#### [Cómo resolverlo]
Responde estas preguntas a partir del fragmento sobre la novela:
(a) ¿Con qué personajes se mezclan los personajes históricos?
(b) ¿Quién hace un cameo en la novela?
(c) ¿Con qué coautor presenta sospechosas coincidencias el protagonista?

#### [Texto del documento]

___

Es este juego con la realidad y la ficción uno de los grandes atractivos de la novela. De hecho, los personajes históricos se mezclan con los ficticios, pugnando en credibilidad con tipos con los que podemos cruzarnos por la calle o por la Biblioteca Nacional, entre los que hace un cameo el propio Pérez Reverte. No parece tampoco del todo inventado el protagonista Erasmo López de Mendoza, que presenta sospechosas coincidencias con el coautor Francisco Mendoza, hasta el punto de que quienes lo conocemos acabemos preguntándonos si no debiera figurar como actor; caracterizado, claro está, detrás de ciertas licencias literarias. Y esta sospecha nos empuja a buscar otros parecidos, lo que incrementa el número de novelas que hay dentro de la novela y el número de tesoros que buscar más allá de los manuscritos que aparecen y vuelven a esfumarse.

___

#### [Datos de origen]
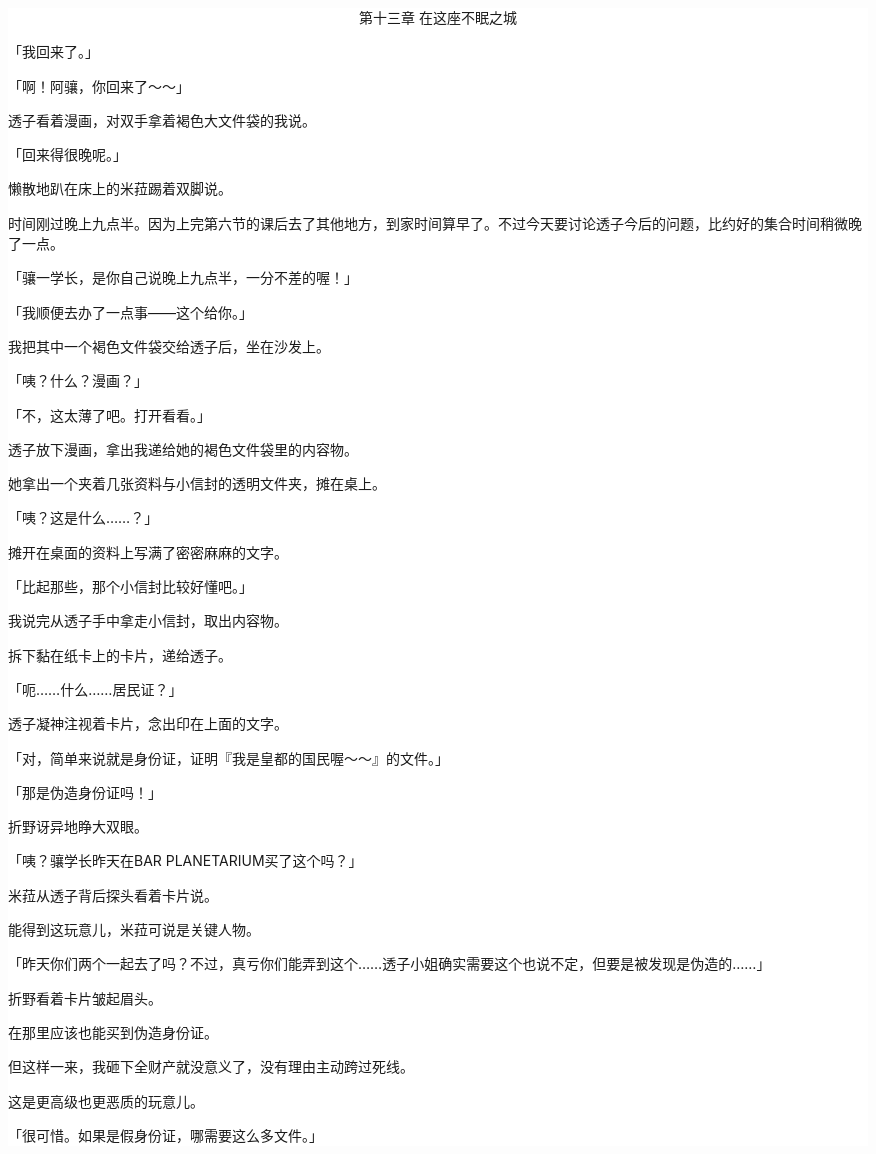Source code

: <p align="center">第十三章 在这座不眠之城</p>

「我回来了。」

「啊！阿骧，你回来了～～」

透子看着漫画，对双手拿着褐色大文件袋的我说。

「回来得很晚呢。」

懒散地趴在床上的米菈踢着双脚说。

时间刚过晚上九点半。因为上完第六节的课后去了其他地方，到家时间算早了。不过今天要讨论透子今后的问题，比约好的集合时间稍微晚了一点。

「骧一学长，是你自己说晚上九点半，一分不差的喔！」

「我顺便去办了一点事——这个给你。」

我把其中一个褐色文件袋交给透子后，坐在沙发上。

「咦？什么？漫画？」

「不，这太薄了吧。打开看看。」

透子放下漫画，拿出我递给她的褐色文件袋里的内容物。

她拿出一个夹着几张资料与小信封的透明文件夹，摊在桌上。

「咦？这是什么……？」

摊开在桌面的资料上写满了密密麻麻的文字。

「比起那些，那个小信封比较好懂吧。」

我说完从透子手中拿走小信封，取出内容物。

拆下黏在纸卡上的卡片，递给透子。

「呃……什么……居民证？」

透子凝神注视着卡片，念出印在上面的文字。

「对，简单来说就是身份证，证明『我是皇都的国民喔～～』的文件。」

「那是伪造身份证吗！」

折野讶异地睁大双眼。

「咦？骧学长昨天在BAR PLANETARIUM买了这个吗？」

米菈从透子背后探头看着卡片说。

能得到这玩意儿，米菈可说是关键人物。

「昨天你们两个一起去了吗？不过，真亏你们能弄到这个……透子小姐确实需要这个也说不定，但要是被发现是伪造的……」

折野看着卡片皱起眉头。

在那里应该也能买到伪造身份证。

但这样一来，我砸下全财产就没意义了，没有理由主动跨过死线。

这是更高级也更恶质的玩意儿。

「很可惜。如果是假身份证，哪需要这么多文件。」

___

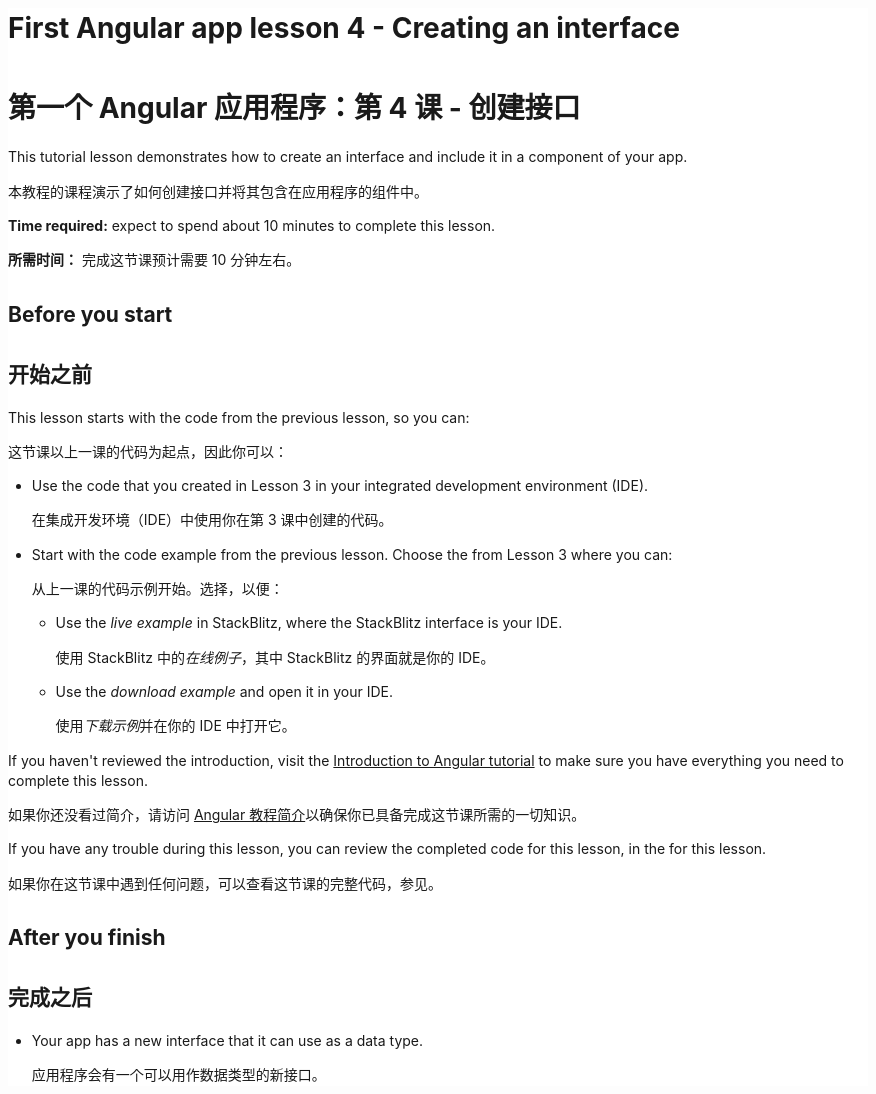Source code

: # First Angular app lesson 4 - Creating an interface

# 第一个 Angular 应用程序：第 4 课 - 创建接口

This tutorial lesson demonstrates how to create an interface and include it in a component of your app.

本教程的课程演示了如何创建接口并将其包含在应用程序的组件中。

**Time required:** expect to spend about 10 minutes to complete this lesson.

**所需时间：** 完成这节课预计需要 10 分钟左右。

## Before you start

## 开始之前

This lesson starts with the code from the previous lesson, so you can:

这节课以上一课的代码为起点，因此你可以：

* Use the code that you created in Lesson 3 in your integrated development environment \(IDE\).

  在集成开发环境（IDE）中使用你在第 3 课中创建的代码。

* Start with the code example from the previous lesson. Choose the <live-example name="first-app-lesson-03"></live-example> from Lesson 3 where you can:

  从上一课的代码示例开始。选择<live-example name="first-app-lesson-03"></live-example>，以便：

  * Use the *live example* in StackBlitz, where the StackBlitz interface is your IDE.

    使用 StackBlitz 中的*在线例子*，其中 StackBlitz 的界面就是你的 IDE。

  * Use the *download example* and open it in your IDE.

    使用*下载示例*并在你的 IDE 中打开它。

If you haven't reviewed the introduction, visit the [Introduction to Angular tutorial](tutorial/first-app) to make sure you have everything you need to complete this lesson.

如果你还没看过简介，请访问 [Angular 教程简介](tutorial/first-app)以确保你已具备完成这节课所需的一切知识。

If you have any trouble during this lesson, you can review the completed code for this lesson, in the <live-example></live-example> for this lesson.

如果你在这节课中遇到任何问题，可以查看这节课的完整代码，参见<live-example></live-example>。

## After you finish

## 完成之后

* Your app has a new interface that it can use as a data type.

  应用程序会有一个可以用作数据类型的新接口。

___

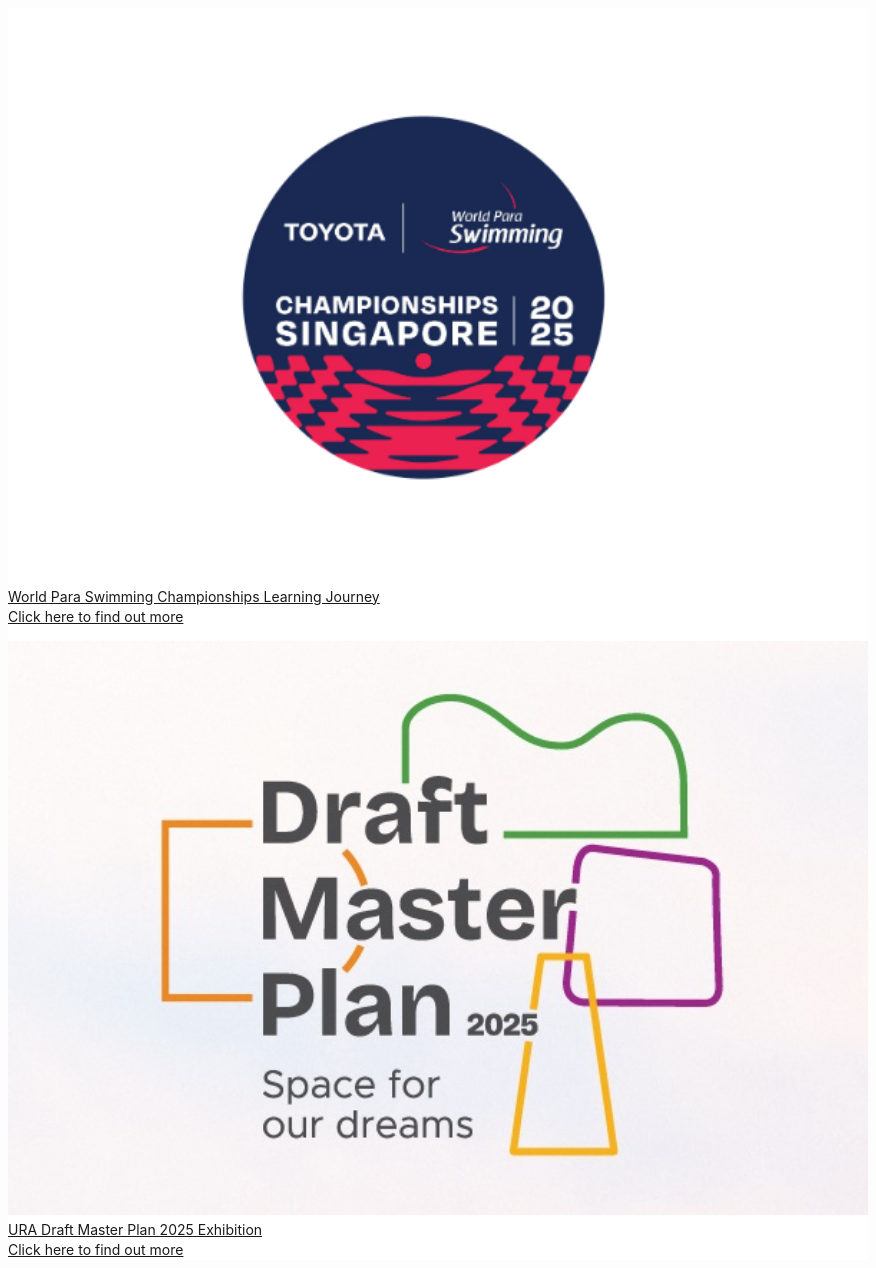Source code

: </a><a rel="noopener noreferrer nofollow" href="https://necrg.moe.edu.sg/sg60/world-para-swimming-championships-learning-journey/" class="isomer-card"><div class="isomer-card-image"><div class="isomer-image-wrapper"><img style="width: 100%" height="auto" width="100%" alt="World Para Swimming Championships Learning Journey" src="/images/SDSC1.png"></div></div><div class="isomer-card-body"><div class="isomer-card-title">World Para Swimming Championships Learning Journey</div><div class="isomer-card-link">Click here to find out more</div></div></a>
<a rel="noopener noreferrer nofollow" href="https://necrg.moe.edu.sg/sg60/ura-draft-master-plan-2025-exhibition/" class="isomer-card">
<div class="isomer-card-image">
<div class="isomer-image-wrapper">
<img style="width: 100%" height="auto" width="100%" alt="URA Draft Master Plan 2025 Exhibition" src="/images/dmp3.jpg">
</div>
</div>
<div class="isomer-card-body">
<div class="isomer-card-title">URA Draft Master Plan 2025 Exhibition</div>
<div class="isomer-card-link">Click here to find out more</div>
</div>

___

#### [Resultado del ejercicio]
(a) Con los ficticios.
(b) El propio Pérez Reverte.
(c) Con Francisco Mendoza.